#### Teks Bacaan:
· · · ·
LAHAT – Pelantikan pejabat di lingkungan Pemerintah Kabupaten Lahat mendadak memanas. Dalam forum resmi di Gedung Pertemuan Pemkab Lahat, Bupati Lahat Bursah Zarnubi melontarkan ultimatum keras kepada Sekretaris DPRD Lahat, H. Safrani, untuk segera mengundurkan diri.
Ultimatum itu dipicu penundaan pembahasan Laporan Keterangan Pertanggungjawaban (LKPJ) Tahun Anggaran 2025 yang semestinya digelar di DPRD Lahat. Penundaan tersebut dinilai mencederai disiplin serta kinerja pemerintahan.
Di hadapan pejabat yang baru dilantik dan tamu undangan, Bursah secara terbuka meluapkan kemarahan. Ia menegaskan, kelalaian dalam agenda strategis seperti LKPJ tidak dapat ditoleransi.
· · · ·
#### Data Tersedia:
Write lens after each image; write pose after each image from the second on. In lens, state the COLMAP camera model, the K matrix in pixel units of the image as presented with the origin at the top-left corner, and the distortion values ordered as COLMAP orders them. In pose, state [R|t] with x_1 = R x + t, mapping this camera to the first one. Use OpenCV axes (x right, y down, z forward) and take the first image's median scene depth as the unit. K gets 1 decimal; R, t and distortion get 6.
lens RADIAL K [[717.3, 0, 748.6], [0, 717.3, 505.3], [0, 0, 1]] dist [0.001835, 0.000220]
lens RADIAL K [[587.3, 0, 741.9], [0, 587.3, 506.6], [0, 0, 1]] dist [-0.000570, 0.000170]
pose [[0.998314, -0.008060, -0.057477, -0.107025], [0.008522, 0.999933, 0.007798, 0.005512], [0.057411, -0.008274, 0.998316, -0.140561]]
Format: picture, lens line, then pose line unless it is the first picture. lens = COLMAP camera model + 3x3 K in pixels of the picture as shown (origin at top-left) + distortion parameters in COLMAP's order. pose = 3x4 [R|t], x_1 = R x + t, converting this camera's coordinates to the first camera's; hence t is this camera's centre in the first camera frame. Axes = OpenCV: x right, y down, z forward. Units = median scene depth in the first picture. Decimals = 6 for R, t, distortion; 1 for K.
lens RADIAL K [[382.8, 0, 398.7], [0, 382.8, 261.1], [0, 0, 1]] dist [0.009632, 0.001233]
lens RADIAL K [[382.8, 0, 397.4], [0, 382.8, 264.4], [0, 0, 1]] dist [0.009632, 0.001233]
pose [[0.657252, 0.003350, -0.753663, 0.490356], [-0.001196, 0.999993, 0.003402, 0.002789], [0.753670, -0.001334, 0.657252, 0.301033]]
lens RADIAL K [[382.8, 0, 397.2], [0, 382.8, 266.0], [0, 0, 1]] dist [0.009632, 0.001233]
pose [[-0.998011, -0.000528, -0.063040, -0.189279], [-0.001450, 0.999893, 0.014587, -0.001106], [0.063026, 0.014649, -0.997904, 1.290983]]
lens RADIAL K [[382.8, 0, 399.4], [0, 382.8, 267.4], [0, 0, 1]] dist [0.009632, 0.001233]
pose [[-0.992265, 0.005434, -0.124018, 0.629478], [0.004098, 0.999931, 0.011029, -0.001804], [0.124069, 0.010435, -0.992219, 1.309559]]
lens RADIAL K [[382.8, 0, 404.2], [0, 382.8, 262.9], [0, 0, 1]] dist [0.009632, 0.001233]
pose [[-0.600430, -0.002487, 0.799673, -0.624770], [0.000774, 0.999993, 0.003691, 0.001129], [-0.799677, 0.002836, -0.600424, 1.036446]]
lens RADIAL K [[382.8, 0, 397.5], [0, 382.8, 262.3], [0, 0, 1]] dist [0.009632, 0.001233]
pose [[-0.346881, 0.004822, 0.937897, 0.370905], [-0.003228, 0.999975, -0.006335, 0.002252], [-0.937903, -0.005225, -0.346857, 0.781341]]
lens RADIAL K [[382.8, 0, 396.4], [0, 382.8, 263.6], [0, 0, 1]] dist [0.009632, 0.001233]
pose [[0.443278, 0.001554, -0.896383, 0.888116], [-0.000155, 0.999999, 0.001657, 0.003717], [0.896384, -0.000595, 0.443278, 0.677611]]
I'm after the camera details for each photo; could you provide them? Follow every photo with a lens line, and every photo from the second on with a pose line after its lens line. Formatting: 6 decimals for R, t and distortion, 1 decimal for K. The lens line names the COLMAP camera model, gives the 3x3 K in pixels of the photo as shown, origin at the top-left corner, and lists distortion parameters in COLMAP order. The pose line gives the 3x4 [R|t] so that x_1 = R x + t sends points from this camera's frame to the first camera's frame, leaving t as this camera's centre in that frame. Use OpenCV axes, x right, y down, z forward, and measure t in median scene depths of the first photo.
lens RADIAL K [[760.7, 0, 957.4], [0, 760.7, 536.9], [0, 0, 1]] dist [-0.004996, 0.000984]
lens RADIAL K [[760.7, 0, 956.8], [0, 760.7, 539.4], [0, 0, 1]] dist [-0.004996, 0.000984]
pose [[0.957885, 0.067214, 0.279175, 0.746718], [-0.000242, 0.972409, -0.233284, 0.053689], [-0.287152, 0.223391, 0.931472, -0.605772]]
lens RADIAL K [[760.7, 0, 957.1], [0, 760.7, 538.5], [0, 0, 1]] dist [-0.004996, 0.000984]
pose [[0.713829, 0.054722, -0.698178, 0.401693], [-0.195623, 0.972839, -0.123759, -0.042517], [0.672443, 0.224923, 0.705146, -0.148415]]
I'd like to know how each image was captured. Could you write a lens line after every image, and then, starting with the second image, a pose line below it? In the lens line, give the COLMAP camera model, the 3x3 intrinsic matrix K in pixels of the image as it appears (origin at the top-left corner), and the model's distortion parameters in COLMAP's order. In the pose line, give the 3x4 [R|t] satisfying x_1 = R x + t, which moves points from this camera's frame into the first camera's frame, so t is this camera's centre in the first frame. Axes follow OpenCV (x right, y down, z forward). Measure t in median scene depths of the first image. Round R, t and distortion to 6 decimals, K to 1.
· · · ·
#### Tugas Latihan:
Lanjutkan berita tentang ultimatum Bupati Lahat kepada Sekretaris DPRD Lahat, dimulai tepat setelah kalimat terakhirnya.

#### Jawaban Latihan:
“Segera mundur. Saya marah hari ini. Mundur sebelum saya nonaktifkan sendiri,” tegasnya, Selasa (21/04/2026), dengan nada tinggi yang membuat suasana seketika tegang.
Sikap ini menjadi pesan tegas bahwa Pemkab Lahat tidak memberi ruang bagi kesalahan administratif yang menghambat jalannya pemerintahan. Hingga berita ini diturunkan, H. Safrani belum memberikan tanggapan resmi.
Peristiwa ini diperkirakan akan memicu sorotan publik sekaligus evaluasi internal, khususnya terkait koordinasi dan profesionalitas kinerja di lingkungan DPRD maupun Pemkab Lahat.(35).